Dataset entries:
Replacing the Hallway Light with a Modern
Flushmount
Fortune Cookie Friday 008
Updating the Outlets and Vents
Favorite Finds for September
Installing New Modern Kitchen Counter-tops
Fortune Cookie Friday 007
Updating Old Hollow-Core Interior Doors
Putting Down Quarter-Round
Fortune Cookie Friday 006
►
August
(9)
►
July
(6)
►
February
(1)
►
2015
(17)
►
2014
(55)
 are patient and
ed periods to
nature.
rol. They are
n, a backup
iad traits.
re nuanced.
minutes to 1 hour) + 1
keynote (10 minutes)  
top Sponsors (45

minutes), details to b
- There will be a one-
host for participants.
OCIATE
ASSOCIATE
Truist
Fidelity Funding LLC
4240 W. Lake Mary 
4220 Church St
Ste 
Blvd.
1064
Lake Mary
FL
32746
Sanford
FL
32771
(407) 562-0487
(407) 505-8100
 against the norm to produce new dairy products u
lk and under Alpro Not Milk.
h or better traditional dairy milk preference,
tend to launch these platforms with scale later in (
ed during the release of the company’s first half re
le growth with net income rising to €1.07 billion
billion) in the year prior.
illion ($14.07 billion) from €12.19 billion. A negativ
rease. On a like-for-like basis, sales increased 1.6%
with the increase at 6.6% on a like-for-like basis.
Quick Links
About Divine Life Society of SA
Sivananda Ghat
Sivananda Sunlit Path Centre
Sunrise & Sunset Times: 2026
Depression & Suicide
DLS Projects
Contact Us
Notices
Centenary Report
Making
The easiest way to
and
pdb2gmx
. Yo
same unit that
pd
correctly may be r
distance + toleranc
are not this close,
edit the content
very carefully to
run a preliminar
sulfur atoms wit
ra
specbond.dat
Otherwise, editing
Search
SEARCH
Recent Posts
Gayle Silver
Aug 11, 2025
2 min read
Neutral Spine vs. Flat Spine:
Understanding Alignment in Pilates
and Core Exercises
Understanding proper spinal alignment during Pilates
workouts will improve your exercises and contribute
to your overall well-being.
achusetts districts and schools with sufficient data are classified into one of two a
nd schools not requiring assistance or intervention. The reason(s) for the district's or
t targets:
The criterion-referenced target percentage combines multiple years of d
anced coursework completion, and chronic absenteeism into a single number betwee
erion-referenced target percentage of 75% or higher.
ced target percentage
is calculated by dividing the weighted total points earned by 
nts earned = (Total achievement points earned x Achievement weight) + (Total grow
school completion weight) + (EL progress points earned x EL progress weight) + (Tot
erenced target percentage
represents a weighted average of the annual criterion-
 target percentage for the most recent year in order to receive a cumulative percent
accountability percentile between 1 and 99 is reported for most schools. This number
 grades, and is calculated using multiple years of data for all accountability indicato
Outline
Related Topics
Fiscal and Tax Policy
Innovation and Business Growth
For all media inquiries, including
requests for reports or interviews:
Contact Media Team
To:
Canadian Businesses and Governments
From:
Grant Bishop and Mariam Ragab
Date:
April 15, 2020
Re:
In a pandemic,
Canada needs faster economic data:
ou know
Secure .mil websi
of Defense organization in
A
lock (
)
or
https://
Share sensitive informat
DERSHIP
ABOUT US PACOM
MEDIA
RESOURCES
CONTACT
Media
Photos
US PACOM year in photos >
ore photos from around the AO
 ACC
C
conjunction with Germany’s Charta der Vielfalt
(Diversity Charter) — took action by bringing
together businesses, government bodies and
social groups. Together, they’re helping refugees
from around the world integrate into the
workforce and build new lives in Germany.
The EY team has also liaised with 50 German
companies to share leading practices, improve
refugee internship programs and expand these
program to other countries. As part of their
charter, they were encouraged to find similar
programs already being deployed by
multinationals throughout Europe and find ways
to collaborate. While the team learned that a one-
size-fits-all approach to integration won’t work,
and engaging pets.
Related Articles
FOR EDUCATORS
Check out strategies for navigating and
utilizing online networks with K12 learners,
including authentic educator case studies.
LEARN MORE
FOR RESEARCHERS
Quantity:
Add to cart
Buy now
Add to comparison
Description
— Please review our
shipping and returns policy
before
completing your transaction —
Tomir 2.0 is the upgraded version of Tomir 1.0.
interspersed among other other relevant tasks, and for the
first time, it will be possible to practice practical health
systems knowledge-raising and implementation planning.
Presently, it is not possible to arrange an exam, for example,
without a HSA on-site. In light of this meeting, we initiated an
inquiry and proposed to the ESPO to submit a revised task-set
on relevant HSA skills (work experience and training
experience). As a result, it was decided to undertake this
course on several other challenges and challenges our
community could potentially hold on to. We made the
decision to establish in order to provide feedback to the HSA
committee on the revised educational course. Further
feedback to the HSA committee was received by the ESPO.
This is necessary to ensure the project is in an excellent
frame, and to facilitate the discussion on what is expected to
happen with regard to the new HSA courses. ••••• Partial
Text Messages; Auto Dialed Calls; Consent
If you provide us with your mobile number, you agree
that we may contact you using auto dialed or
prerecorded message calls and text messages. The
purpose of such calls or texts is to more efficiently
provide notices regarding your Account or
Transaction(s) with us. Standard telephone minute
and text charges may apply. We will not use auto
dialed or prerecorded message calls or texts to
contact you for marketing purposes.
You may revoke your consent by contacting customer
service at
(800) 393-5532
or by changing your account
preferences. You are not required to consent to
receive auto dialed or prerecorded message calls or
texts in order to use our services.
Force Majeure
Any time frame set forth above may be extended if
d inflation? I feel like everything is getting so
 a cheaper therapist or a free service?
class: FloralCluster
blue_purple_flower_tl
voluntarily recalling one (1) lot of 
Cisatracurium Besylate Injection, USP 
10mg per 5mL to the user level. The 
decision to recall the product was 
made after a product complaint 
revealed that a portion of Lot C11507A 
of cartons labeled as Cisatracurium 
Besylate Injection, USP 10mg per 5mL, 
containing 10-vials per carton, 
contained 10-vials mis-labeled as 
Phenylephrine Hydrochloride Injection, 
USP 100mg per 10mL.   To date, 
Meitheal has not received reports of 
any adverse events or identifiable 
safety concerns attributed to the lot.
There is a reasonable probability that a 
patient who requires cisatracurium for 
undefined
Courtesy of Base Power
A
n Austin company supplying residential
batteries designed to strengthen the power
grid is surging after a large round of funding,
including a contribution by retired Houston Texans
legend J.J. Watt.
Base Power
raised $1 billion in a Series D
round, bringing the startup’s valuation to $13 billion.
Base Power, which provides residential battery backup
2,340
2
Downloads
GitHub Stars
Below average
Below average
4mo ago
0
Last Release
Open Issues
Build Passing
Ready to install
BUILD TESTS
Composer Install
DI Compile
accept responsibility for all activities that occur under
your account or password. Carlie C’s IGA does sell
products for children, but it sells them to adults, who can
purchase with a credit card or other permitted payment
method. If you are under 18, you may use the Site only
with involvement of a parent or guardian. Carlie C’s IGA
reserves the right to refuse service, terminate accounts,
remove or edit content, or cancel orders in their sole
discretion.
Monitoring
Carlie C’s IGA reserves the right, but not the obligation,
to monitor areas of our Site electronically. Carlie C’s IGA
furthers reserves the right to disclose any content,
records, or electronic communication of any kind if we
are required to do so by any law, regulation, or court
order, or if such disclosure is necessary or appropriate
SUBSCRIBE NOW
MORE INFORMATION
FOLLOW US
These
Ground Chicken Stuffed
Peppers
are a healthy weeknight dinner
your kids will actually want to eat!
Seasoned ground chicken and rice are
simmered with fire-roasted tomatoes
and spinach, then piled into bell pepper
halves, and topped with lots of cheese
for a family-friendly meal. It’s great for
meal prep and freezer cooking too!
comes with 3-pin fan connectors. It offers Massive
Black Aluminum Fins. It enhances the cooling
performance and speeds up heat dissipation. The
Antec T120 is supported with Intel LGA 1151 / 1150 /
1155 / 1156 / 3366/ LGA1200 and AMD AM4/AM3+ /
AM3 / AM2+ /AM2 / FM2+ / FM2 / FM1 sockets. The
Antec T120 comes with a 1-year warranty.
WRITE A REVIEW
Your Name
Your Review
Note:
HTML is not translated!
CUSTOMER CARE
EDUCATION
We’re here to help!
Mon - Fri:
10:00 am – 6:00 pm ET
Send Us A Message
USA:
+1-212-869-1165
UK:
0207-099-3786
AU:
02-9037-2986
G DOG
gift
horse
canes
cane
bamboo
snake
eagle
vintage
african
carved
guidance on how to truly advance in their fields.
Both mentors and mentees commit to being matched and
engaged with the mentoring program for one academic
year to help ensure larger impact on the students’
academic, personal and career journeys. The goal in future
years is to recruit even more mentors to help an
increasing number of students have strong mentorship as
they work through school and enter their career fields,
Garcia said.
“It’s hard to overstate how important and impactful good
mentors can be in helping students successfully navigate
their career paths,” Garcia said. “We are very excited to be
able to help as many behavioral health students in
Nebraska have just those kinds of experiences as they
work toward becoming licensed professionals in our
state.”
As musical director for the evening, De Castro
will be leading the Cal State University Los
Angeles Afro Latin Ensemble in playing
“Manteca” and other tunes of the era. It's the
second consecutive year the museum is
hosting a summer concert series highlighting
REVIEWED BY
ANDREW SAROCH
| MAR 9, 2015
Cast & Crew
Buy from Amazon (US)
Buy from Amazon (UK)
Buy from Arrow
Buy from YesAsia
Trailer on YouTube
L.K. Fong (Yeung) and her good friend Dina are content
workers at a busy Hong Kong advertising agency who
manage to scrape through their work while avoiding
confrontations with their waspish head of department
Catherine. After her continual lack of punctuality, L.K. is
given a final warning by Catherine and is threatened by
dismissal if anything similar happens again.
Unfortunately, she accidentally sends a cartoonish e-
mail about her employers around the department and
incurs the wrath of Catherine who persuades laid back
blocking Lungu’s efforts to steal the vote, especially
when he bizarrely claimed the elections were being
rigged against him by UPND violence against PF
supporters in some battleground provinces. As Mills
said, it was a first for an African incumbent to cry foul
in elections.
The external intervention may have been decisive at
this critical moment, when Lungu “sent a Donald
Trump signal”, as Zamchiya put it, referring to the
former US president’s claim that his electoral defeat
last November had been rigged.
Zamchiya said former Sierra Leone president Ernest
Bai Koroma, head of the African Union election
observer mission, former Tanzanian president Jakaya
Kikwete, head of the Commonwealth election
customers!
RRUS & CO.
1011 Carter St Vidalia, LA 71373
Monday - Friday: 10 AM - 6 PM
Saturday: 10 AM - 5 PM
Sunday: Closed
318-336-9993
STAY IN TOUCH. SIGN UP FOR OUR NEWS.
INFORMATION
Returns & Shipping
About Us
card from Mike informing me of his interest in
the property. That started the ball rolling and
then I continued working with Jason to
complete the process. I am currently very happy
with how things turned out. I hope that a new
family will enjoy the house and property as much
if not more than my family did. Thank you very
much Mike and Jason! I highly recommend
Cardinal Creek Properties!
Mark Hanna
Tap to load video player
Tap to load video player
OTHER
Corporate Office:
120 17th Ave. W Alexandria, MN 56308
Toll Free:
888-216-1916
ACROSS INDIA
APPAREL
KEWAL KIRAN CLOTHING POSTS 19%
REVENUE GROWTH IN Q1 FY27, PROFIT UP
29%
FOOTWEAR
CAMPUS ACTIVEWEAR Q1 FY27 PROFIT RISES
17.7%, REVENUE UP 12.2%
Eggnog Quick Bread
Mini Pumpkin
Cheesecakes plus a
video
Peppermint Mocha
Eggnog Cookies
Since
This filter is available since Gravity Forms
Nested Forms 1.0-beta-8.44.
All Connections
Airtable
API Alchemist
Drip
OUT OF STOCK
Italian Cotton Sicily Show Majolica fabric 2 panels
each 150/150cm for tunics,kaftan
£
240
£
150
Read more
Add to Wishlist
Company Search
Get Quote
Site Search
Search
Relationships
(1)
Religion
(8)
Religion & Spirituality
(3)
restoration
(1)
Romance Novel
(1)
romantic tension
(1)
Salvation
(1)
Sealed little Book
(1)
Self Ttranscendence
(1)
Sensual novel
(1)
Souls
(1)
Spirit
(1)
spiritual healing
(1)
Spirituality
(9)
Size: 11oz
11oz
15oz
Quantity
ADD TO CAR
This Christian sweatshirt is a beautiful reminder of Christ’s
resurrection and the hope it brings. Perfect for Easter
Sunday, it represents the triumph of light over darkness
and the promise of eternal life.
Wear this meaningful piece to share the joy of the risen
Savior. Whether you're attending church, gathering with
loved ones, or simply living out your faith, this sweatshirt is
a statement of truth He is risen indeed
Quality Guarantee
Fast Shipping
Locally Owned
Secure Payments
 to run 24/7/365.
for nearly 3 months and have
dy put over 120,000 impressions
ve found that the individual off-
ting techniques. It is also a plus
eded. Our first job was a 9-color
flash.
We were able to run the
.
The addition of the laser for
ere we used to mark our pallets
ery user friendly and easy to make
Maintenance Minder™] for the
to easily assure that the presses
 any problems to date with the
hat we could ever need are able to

AIM OF THE EXERCISE: From the data above, output exactly the lines between the one containing "keynote (10 minutes)" and the one containing "specbond.dat", counting both of them.

REPLY:
keynote (10 minutes)  
top Sponsors (45

minutes), details to b
- There will be a one-
host for participants.
OCIATE
ASSOCIATE
Truist
Fidelity Funding LLC
4240 W. Lake Mary 
4220 Church St
Ste 
Blvd.
1064
Lake Mary
FL
32746
Sanford
FL
32771
(407) 562-0487
(407) 505-8100
 against the norm to produce new dairy products u
lk and under Alpro Not Milk.
h or better traditional dairy milk preference,
tend to launch these platforms with scale later in (
ed during the release of the company’s first half re
le growth with net income rising to €1.07 billion
billion) in the year prior.
illion ($14.07 billion) from €12.19 billion. A negativ
rease. On a like-for-like basis, sales increased 1.6%
with the increase at 6.6% on a like-for-like basis.
Quick Links
About Divine Life Society of SA
Sivananda Ghat
Sivananda Sunlit Path Centre
Sunrise & Sunset Times: 2026
Depression & Suicide
DLS Projects
Contact Us
Notices
Centenary Report
Making
The easiest way to
and
pdb2gmx
. Yo
same unit that
pd
correctly may be r
distance + toleranc
are not this close,
edit the content
very carefully to
run a preliminar
sulfur atoms wit
ra
specbond.dat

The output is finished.